In order to showcase his argument that Surrealism played a far more
important role in Gorky’s development, Mr. Taylor has devoted the
show’s largest gallery to Gorky’s work of the early and mid-1940s. For
once, great pictures such as "The Liver Is the Cock’s Comb" (1944) can
be well seen, though the effect of this sequence of meticulously made
drawings and paintings is to undercut the curator’s proposition that
Gorky was deeply influenced by this movement that famously derided
craft or circumspection. In a few paintings, such as "One Year the
Milkweed" (1944), Gorky did explore the pictorial possibilities
of highly thinned flows of color to beautiful result, yet these
were short-lived experiments that he soon structured with carefully
wrought linear designs. Most of the major paintings Gorky made in his
years of engagement with Surrealism are associated with at least one
extensive preparatory work. Moreover, this dedication to process is
a fundamental principle that knits together Gorky’s varied career.
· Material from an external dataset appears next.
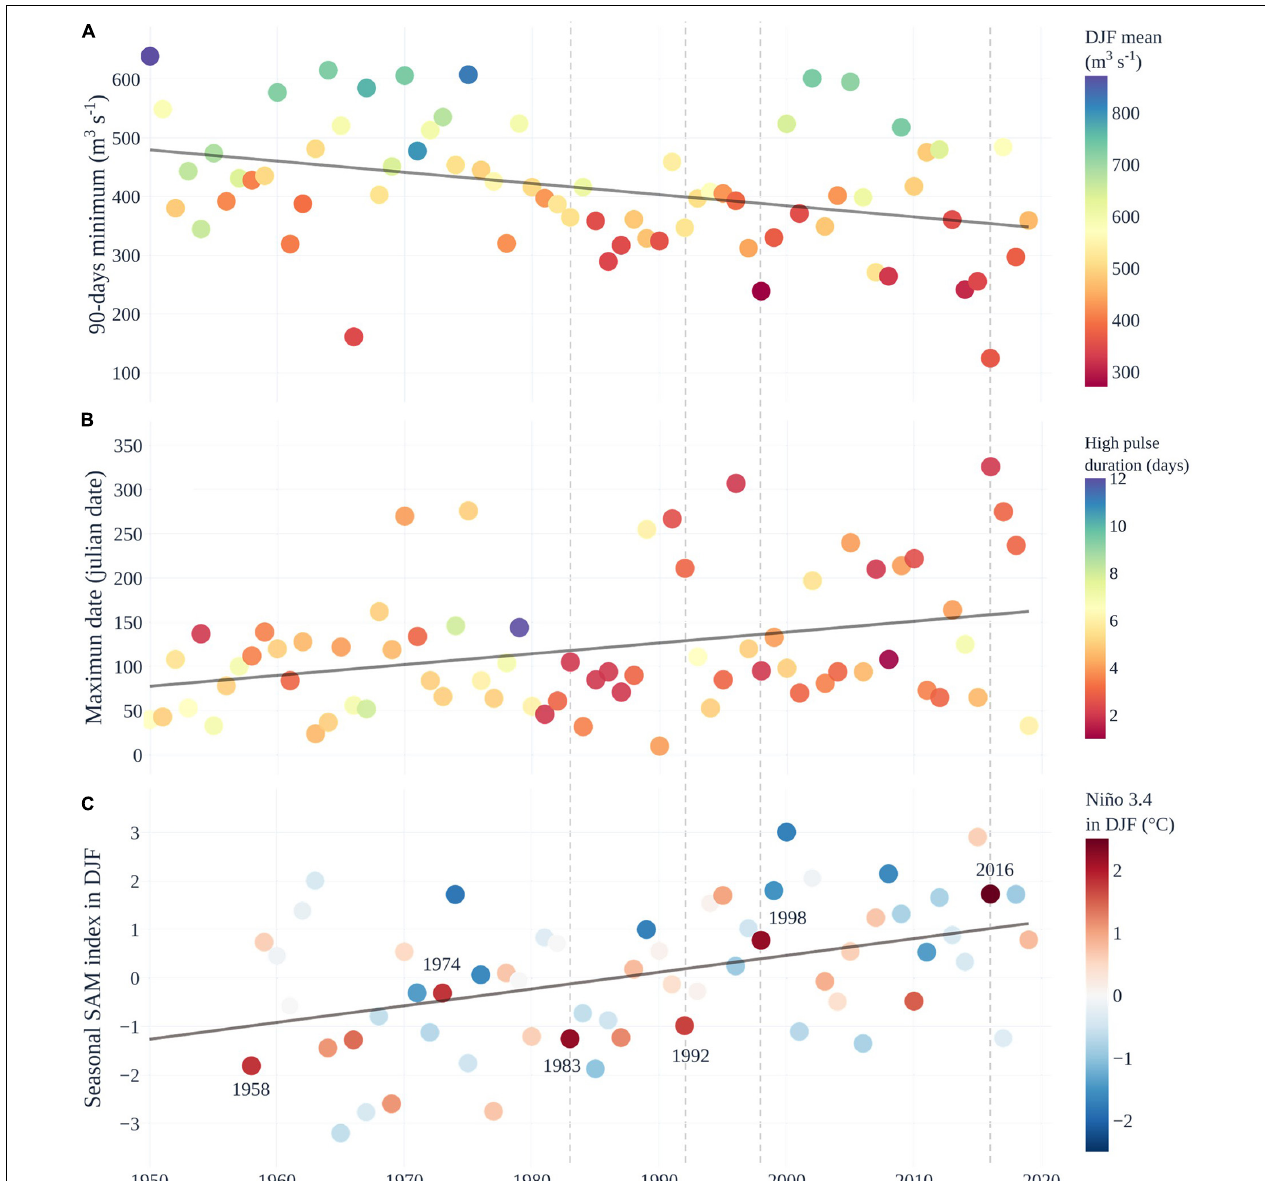
FIGURE 5 | Natural streamflow regime trends of the Puelo River and the climatic context. (A) Minimum annual streamflow in a 90-day window. The color palette in (A) represents the average streamflow during the summer season (DJF period). (B) Julian date of the maximum annual streamflow and high pulse duration (defined by 75th percentile; color palette). The first Julian day corresponds to the first day of the water year (April 1). (C) Southern Annular Mode (SAM) index during DJF as in Marshall (2003). The color palette represents the Niño 3.4 index during DJF of the HadISST1 data set. The segmented vertical lines indicate the main ENSO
Even in the main gallery, the installation distracts us from Gorky’s
art by decorating the walls with large undulating patterns Taylor
reclaimed from one of the Surrealists’ group shows in an attempt
to situate Gorky in their midst. The effect is more imprisonment
than liberation.
Such curatorial indulgence might be acceptable if it did not lead
to a misrepresentation of Gorky’s achievements. By emphasizing his
work of the early and mid-1940s, the retrospective leaves the strong
impression that this was his finest period, a conclusion that is almost
inescapable as the exhibition resumes its course through low-ceilinged,
cramped galleries to the end of Gorky’s career.
Gorky committed suicide in July 1948, in his mid-40s, after enduring
cancer surgery, injury in an auto accident, and the destruction of
many recent works by fire in 1946, among a litany of tragedies as
severe as those he faced in childhood. Yet during the final years
of his life he created complex, nuanced series of works that are
widely acknowledged as his greatest art, among them the versions of
"Charred Beloved" (1946), "The Calendars" (1946) and "The Limit"
(1947). In the exhibition catalog and brief wall texts, however, they
are passed over with minimal comment. (The catalog is another lost
opportunity. Its narrowly focused essays cannot fulfill the need for an
updated monograph to succeed Diane Waldman’s for the Guggenheim show.)
In his late paintings and drawings, Gorky returned to the themes
of youth and heritage he had explored in "The Artist and His
Mother." He addressed them with a pictorial mastery he painstakingly
acquired during the previous two decades, creating works that
not only reach beyond his personal experience to fundamental human
experiences-"Agony," "The Betrothal"-but come as close as one can to
brushing these states of being into painterly fields of unsurpassed
subtlety and chromatic force. "The Limit" sums up his achievement:
A thrusting figure, cradling an oval palette (Gorky’s symbol of
creativity), dematerializes into an aqua ground overlaid with strokes
of white. These works are not only the finest achievements of Gorky’s
truncated career; their exploration of the limits of representation
as it infuses abstract expanses of pigment defines a path taken by de
Kooning, the Abstract Expressionist movement and much postwar painting.
-Mr. FitzGerald teaches the history of modern art at Trinity College.